Saturday, January 9, 2010

Taking the Long Way

So, I have decided to join the land of the blogging. I figure, I used to be pretty dedicated to my xanga, I can do this right? I was blogging before blogging was cool. Plus, you know, everyone's doing it. Which pretty much contradicts why I named my blog what I did. More on that...

...if you actually know me in real life you know I'm a total Dixie Chicks fan. So as I'm sitting here thinking about what to name this thing (even googling "cool names for blogs"), I went to my old stand-by favorite group. I always really identified with the song "The Long Way Around" off of their Taking the Long Way album. It came out when I lived in California and was wrestling with whether or not I wanted to stay there. Megan was just leaving, so I was feeling fairly uncertain. After all, most of my friends finished college, found a place they wanted to live, and started their careers. I on the other hand wanted to do anything but be a teacher, and didn't have a clue in the world where to live. My mom and step dad lived in Montana, and what was bringing me back to Wichita? So, on what can only be called a whim, I headed west. I had a great job, but by no means was it a career.

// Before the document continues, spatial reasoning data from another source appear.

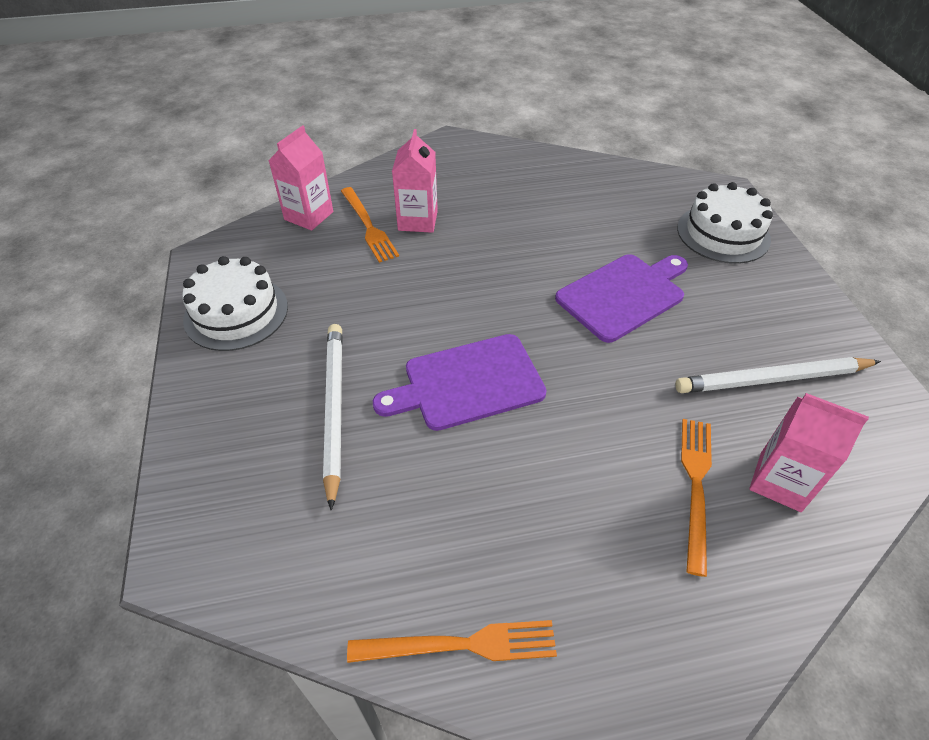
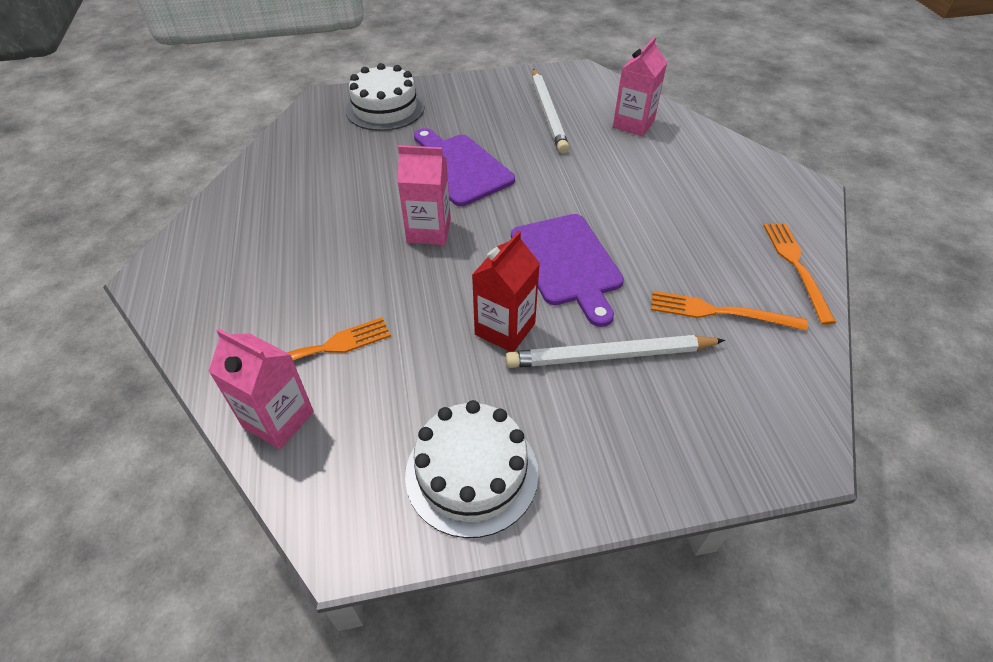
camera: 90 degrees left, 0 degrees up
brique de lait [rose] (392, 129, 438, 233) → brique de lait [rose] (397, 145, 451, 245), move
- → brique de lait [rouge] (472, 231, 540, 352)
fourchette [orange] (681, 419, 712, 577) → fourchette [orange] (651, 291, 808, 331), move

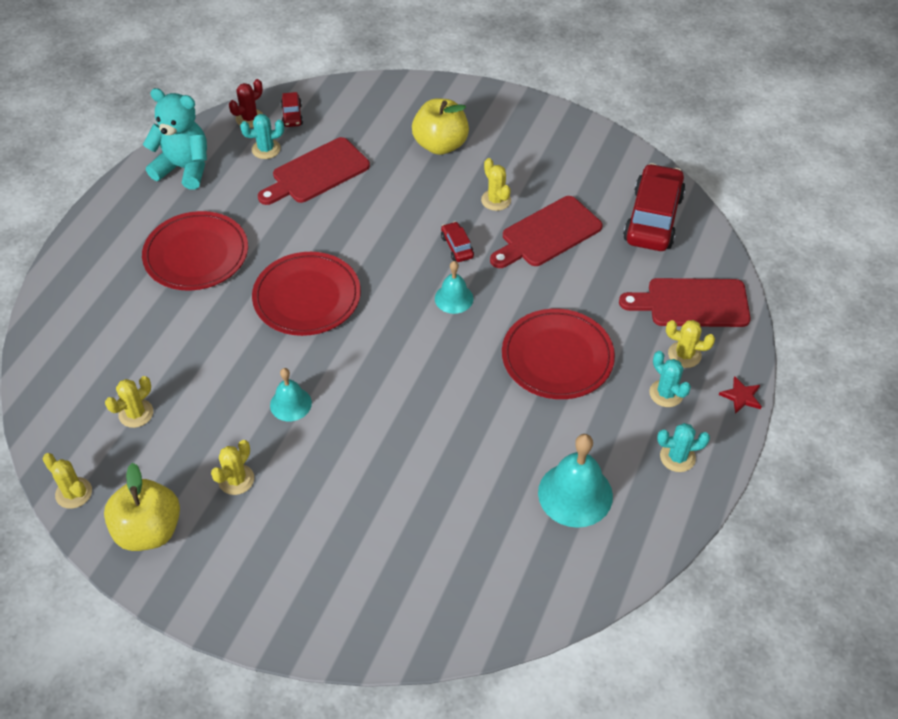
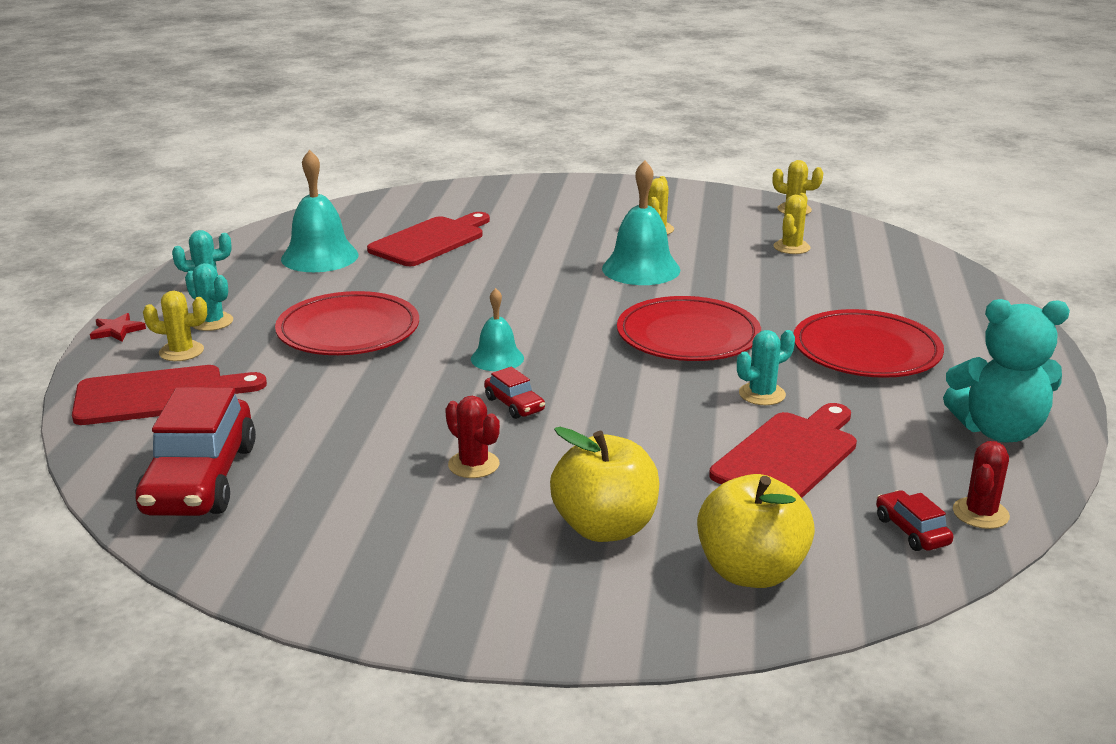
camera: 165 degrees right, 25 degrees down
planche à découper [rouge] (490, 196, 603, 268) → planche à découper [rouge] (367, 212, 490, 266), move
cactus [jaune] (481, 158, 511, 211) → cactus [rouge] (445, 396, 500, 478)
cloche [turquoise] (270, 368, 312, 421) → cloche [turquoise] (602, 160, 680, 285), x1.70
pomme [jaune] (104, 463, 180, 551) → pomme [jaune] (697, 474, 815, 588), move
cactus [turquoise] (240, 114, 284, 159) → cactus [turquoise] (737, 330, 795, 405), move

Which brings me back to the song. Only now am I living a life I had pictured...i.e. Taking the Long Way. (Of course back then imagining my life I always had a husband and kids by now! Yikes!)

Anyway, my blog won't probably have much to do with my actual life. (i.e. went to work today, watched tv, etc.) I just often find random things that I wish I had someone to tell, but instead of bothering my friends with inane text messages, I can just write it on here and feel as though I told someone--the internet.